Per fronteggiare l’emergenza e salvare l’immagine di fronte all’opinione pubblica, l’Associazione Culturale “The Dreamers”, a cui l’amministrazione comunale ha affidato la gestione della 13a edizione, scavalcando le agenzie di distribuzione di Ancona, ha ottenuto dalle direzioni commerciali di Roma, complice una mia ex collaboratrice, una decina di film in cartellone e, per i titoli non reperibili, l’autorizzazione per iscritto necessaria all’uso dei Dvd.

L’edizione del 2008 si è presentata come una sagra paesana alla quale una indefinita moltitudine di persone assiepate in tre diverse piazze cittadine, in barba al rispetto delle norme di sicurezza, ha assistito gratis alle proiezioni con un panino, un gelato, una birra o con i bambini in carrozzino frignanti perché innervositi dalla stanchezza, dalla confusione e dalla calca.
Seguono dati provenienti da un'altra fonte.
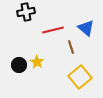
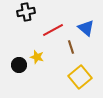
red line: rotated 15 degrees counterclockwise
yellow star: moved 5 px up; rotated 16 degrees counterclockwise
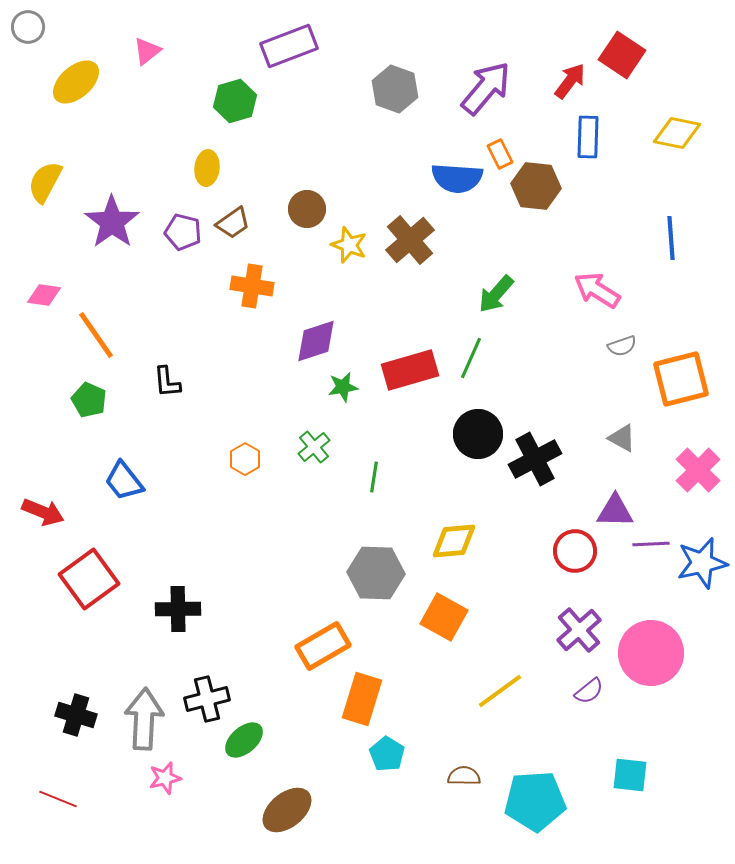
Morale della favola, l’edizione 2008 del “Film Festival di Vasto”, che si è svolta dal 17 al 21 agosto 2008, è stata una “fiera” nella quale circa 15.000 persone hanno assistito alle proiezioni di 20 film quali Bee movie, Caravaggio, L’uomo in più, La promessa dell’assassino, 10.000 A.C., I vicerè, Caramel, The Bourne ultimatum, Alla ricerca dell’isola di Nim, L’altra donna del re, La 2a volta non si scorda mai, Le conseguenze dell’amore, La bussola d’oro, L’amico di famiglia, Non pensarci, Irina Palm, Come d’incanto, Il divo, Un cuore grande e Il caso Thomas Crawford.

Ma cosa ancora più grave è stato il danno economico e di immagine che ne ho ricavato e la creazione di un precedente che, se ripetuto, potrebbe seriamente compromettere l’esistenza delle mie sale cinematografiche.

Ritengo che la misura sia ormai colma. Siamo arrivati ormai al punto in cui chiunque, con la compiacenza di chi dovrebbe tutelarci, ma per il quieto vivere preferisce chiudere un occhio, si improvvisa esercente ed ogni spazio, piazza, spiaggia, parcheggio, largo, centro storico è buono per ospitare proiezioni cinematografiche “gratuite”. E questo mentre si discute sulla conversione dei nostri impianti dal 35 mm al digitale.